Description
I have a MultiIndexed DataFrame which, when pickled and unpickled, results in some of the data changing.
Specifically, some of its columns contain data which is a tuple of integers, and these integers are different each unpickling. Here's a DataFrame which shows this problem:
http://bec.physics.monash.edu/docs/dataframe.pickle
It was pickled with pandas 0.9.0.dev-667220a (current git-master) and Python 2.7.3 64 bit.

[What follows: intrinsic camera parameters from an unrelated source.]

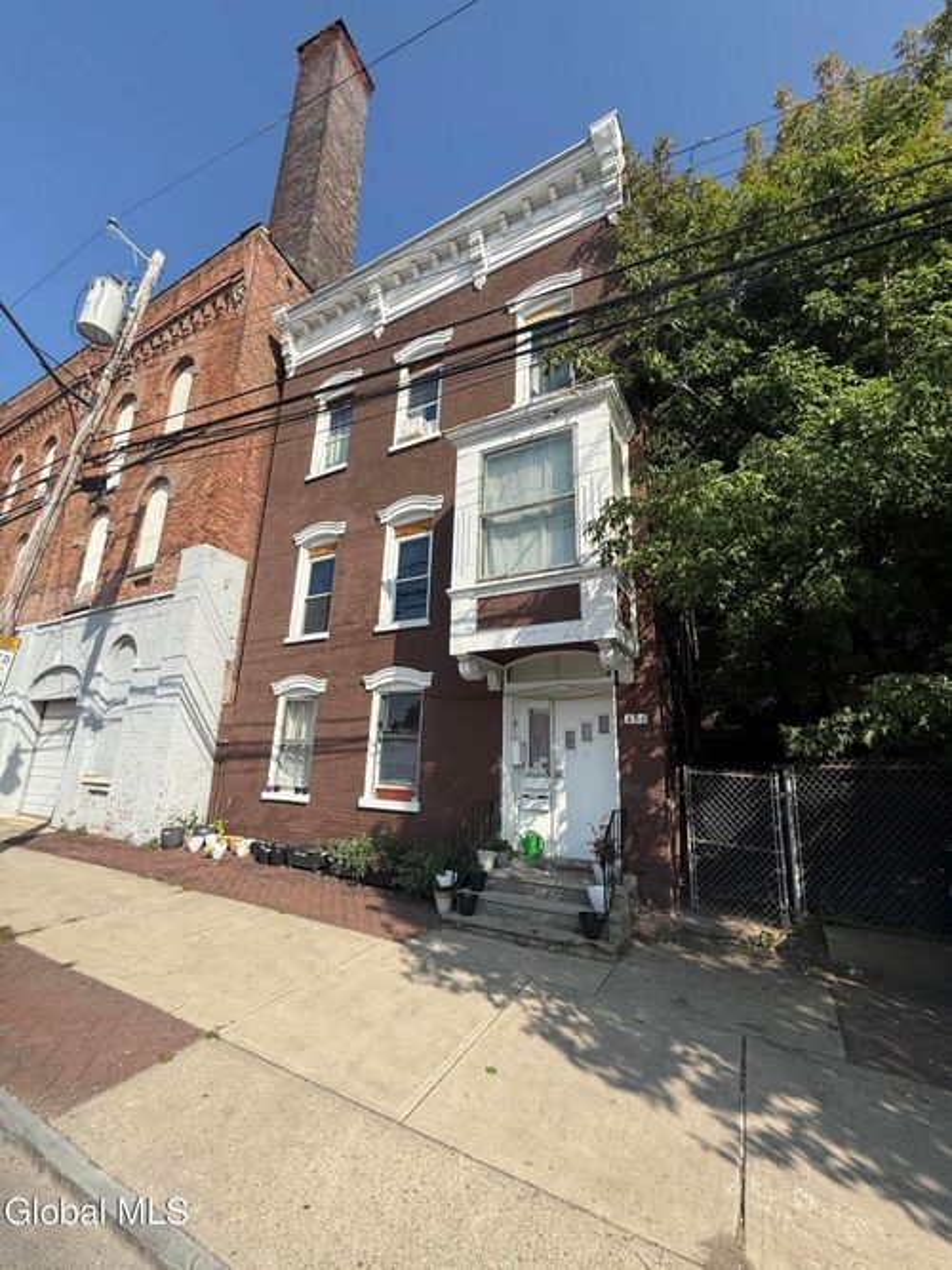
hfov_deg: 85.7
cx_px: 476
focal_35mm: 14
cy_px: 635
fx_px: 514
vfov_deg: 102.1
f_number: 2.2
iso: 50
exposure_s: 1/1431
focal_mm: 2.22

Try the following to reproduce:
import pickle
df = pickle.load(open('dataframe.pickle'))
print df['top','roi0']
Repeating this gives me different data each time.
Which integers I get seems slightly platform dependent. The tuples contain four integers, and on Linux most rows (but not all) in the DataFrame end up getting three zeros and one nonzero value, and all the nonzero values are somewhat similar, and in the tens of millions. On Windows the data seems to be random integers that are less regular, and without most of them being zeros. The data that was pickled should have four different values, between 0 and 2048 or so (these are definitions of region of interest rects on a CCD camera).
I am unable to reproduce the problem with non-herarchical index DataFrames.
Any clue as to why this might be, or any suggested workarounds? We use different serialisation formats for on-disk persistence, but we've been using pickle for slinging dataframes across networks.